Security Overview
The FIDA platform requires frequent network communication in order for the server and the clients to work together. Anytime you send data across a network, there is a risk that a 3rd party could attempt to read or tamper with your data in transit. In order to minimize this risk we have added some security to the FIDA package.
FIDA was not only created as a platform on which to build distributed applications, it was also built to allow you to seamlessly update/change your application, without requiring user involvement on the client side. In order for this to work, the client portion of the FIDA platform and the client application are physically separated into distinct files. The application portion is located in a dynamically loaded library (a .dll file on Windows and a .so file on UNIX). FIDA allows you to replace this library, sending a new file, over the network, from the server, whenever you wish to change your application.
The process of updating the application requires FIDA to send code, which may eventually be executed on the client system, over the network. For a 3rd party to tamper with this code transfer would require significant knowledge of the FIDA system as well as advanced knowledge of network protocols. Having said that, we, none-the-less, decided that it would be prudent to enhance the security of the FIDA package when this code transfer is involved.
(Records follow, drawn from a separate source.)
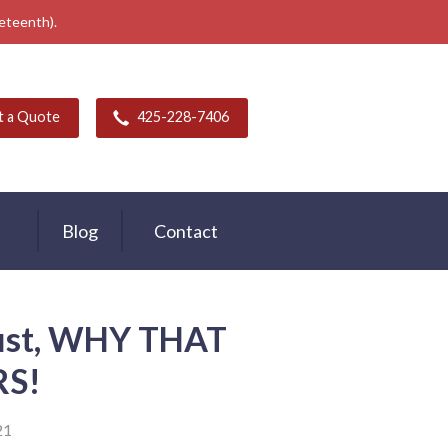
neteenth).
t a Quote
425-228-7406
Blog
Contact
rust, WHY THAT
S!
21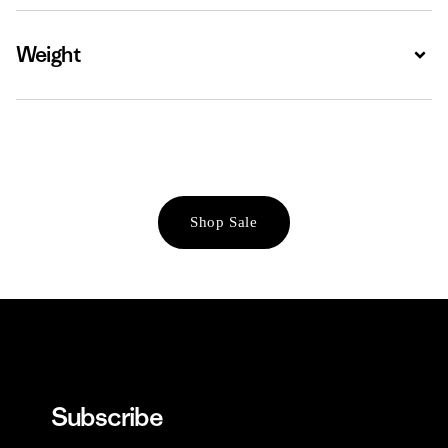
Weight
Expa
Shop Sale
Subscribe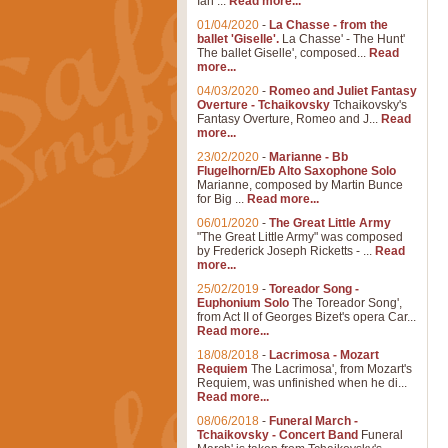
Ian ...
Read more...
01/04/2020
-
La Chasse - from the
ballet 'Giselle'.
La Chasse' - The Hunt'
The ballet Giselle', composed...
Read
more...
04/03/2020
-
Romeo and Juliet Fantasy
Overture - Tchaikovsky
Tchaikovsky's
Fantasy Overture, Romeo and J...
Read
more...
23/02/2020
-
Marianne - Bb
Flugelhorn/Eb Alto Saxophone Solo
Marianne, composed by Martin Bunce
for Big ...
Read more...
06/01/2020
-
The Great Little Army
"The Great Little Army" was composed
by Frederick Joseph Ricketts - ...
Read
more...
25/02/2019
-
Toreador Song -
Euphonium Solo
The Toreador Song',
from Act II of Georges Bizet's opera Car...
Read more...
18/08/2018
-
Lacrimosa - Mozart
Requiem
The Lacrimosa', from Mozart's
Requiem, was unfinished when he di...
Read more...
08/06/2018
-
Funeral March -
Tchaikovsky - Concert Band
Funeral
Additional security is achieved by using digital signatures. The signature process is as follows:
1. The server generates a hash value (an identifying number) from the application file that is to be transmitted. The function that is used to generate this hash value (SHA1) is designed such that, given this function and the hash value, it would still be very computationally complex for someone to create a different file that hashed to the same value.
2. The server then encrypts this hash value using the private key from a public-key cryptographic system (RSA in this case). This encryption is saved to a signature file.
3. When FIDA transfers the code file, it also transfers the contents of the signature file, in the same message.
4. The client, using the server’s public key, decrypts the signature.
5. The client then runs the same hash function on the code that it has received.
6. The client compares its hash value to the one that it decrypted from the signature. If they match, the signature is valid and the code is accepted. If they do not match, the client deletes the code without ever executing it.
The protocol described above, protects the client systems by allowing them to verify the validity of the code that they have received. In order to use the security included in FIDA, the client modules must be installed along with the server’s public key file (key.pub). When clients decode the signature using this key certificate, they verify that the signature came from your server (because they now know that it was encoded using your private key). Now, if they find that the file that you sent to them hashes to the same value as your signature, they can be assured that the file also came from your server (because it is extremely difficult to construct another file that hashes to the same value but is not identical).
IMPORTANT NOTE: Be aware, the FIDA package does not provide security for any of the other data that is passed, between the server and the clients, during the course of an application run. The assignments sent to the server, as well as the results returned, are not signed, nor are they encrypted. Securing this data was not necessary for the application for which FIDA was originally constructed. If you need to have these messages secure, you will need to implement this capability yourself.